Он не думал разговаривать со случайной своей собеседницей, как с возможным свидетелем по делу Антонова. Еще раньше решил: “Обогреюсь, высушу одежду и пойду либо к председателю колхоза, либо к кому-нибудь из здешних коммунистов”.
— Почему ж ты чужой? — сказала старушка. — Не чужой, а свой. Наши двери и до войны, и теперь всегда для своих людей открыты. Прежде, бывало, чаще других профессор один из Ленинграда приезжал: песни наши да сказки, да говор здешний записывал. Только после войны горем-горьким обернулись для него те песни: в соседней деревне сына своего нашел, застреленного Алешкой Антоновым…
— Постойте! — привскочил Буданов. — Какой профессор? Какого сына?
Хозяйка удивленно округлила чуть выцветшие голубые глаза:
— Неужели не знаешь? Был такой профессор, ученый из Ленинграда. То ли Малышев по фамилии, то ли Малищин, точно уже и не помню. Не беда, пойдешь в Старищи или в Петрово, там скажут: комсомольцы тамошние помогали ему и могилку сына раскапывать, и опять хоронить.

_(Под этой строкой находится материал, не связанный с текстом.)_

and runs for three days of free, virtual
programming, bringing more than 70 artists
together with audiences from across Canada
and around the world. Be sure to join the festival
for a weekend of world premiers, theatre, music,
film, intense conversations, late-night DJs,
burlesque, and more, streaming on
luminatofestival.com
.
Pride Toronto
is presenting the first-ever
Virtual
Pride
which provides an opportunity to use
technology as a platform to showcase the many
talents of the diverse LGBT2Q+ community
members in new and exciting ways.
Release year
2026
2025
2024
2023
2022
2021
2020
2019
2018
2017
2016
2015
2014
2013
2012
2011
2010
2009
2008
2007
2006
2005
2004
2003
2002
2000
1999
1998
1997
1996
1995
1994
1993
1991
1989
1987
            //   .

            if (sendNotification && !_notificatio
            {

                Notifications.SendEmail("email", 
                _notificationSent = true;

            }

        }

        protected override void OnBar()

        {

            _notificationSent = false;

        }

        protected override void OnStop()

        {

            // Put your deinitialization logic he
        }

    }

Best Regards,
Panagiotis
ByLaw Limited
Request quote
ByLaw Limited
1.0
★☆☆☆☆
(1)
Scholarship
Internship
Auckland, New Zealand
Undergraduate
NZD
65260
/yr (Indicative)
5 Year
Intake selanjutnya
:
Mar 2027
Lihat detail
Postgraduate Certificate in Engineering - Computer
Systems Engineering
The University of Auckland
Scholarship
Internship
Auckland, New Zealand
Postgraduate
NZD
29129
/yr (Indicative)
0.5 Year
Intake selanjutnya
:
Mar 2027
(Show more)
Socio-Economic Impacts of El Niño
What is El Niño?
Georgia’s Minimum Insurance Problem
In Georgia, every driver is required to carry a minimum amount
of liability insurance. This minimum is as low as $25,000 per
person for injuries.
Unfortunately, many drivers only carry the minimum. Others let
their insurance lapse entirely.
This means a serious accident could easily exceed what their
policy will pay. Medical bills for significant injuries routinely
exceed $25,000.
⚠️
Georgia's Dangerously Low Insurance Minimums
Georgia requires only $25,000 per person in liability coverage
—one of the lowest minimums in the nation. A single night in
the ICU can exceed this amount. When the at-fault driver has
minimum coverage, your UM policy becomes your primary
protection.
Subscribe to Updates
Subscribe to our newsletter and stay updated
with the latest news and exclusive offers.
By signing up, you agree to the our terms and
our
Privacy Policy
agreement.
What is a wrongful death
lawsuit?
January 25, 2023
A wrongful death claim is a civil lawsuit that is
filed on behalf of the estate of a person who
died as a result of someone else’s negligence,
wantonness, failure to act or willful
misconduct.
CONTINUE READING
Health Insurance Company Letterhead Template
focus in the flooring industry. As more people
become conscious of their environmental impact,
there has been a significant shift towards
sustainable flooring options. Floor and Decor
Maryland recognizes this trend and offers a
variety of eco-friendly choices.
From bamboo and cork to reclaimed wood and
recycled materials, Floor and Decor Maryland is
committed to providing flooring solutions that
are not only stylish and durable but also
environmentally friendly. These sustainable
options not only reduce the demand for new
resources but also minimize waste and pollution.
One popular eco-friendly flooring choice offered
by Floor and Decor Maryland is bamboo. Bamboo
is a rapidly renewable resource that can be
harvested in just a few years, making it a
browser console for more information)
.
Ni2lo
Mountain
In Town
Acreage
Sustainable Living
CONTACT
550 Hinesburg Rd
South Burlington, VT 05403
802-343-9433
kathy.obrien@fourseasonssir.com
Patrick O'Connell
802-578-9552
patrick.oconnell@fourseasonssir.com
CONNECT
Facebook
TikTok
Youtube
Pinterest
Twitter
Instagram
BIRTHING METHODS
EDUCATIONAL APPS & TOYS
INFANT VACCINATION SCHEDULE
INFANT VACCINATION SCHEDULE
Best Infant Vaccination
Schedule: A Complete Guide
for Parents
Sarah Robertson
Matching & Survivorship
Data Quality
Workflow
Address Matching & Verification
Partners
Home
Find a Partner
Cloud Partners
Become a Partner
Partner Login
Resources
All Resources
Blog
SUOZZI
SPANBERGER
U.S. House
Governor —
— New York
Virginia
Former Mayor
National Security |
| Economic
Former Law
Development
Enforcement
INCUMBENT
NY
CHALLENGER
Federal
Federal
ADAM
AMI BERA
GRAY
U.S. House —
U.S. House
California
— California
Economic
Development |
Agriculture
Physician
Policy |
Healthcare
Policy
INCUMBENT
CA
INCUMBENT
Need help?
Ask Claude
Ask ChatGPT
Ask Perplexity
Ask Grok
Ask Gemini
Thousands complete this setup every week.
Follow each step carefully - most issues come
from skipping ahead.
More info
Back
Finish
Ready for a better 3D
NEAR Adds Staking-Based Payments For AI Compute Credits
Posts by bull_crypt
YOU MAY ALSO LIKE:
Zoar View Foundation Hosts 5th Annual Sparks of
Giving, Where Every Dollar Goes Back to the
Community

— Зачем же они могилу раскапывали?
— Не знаю. Может, искал чего тот человек, а может, надеялся, что другой кто в ней похоронен.
— В Старищах эта могила? Или в Петрово?
Настойчивость гостя начала беспокоить старушку, и, кажется, она уже жалела, что так некстати затеяла этот разговор. Стала отвечать коротко, односложно, а потом и совсем затвердила: “не помню”, “не знаю”, “спроси у людей”… Зосима Петрович понял причину столь внезапной сдержанности хозяйки: ждать-то ждала, а вот ради чего он явился в деревню, так и не знает…
— Ну, вот что, мать, — заговорил Буданов, вытаскивая из нагрудного кармана служебное удостоверение, — смотри: приехал я из Калининграда, из управления Комитета государственной безопасности, чтобы узнать у здешних жителей всю правду о преступлениях полицая Антонова. Ищем мы его, понимаешь? Будем судить. И если вы нам не поможете, этот негодяй так и уйдет от суда. Решай сама: свой я тебе человек, как ты говорила, или чужой?
Он спрятал удостоверение, поднял глаза и встретился с глазами много пережившей, перестрадавшей женщины:
— Что же ты сразу-то не сказал, сынок?
А минуту спустя по бумаге уже торопливо скользило перо следователя, излагавшего суть показаний, которые подробно и обстоятельно давала свидетельница, престарелая колхозница деревни Хрычково Пелагея Семенова:
— До войны эта деревня считалась самой большой и богатой во всей округе. Колхоз был крепкий, с достатком, люди в нем дружные, трудолюбивые. Осени не проходило, чтобы о богатых урожаях хрычковских хлеборобов не писали в районной, в псковских, а то и в ленинградских газетах: всей области пример!
Но началась война, и все прахом пошло: одна беда за собой другую ведет. Прежде всего фашисты разместили в колхозном правлении свою комендатуру, а в новом здании школы — волостное управление и полицию. Потом приказали хрычковцам работать на нужды “великой Германии”. Ну, а дальше — купил мерина, запрягай в хомут: всех — и старых, и малых из лучших домов вон на улицу, вместо них в те дома своих солдат и продажников-полицаев. Сила!
Дальше в лес — больше дров. Встретил немца на улице — дорогу ему уступи, шапку с головы долой, кланяйся до земли. Зашел “непобедимый” к тебе в избу — успевай поворачиваться, мечи на стол все, что еще не успели отнять. И молчи, иначе тут же на виселицу, да еще фанерку на грудь прицепят: “Партизан”.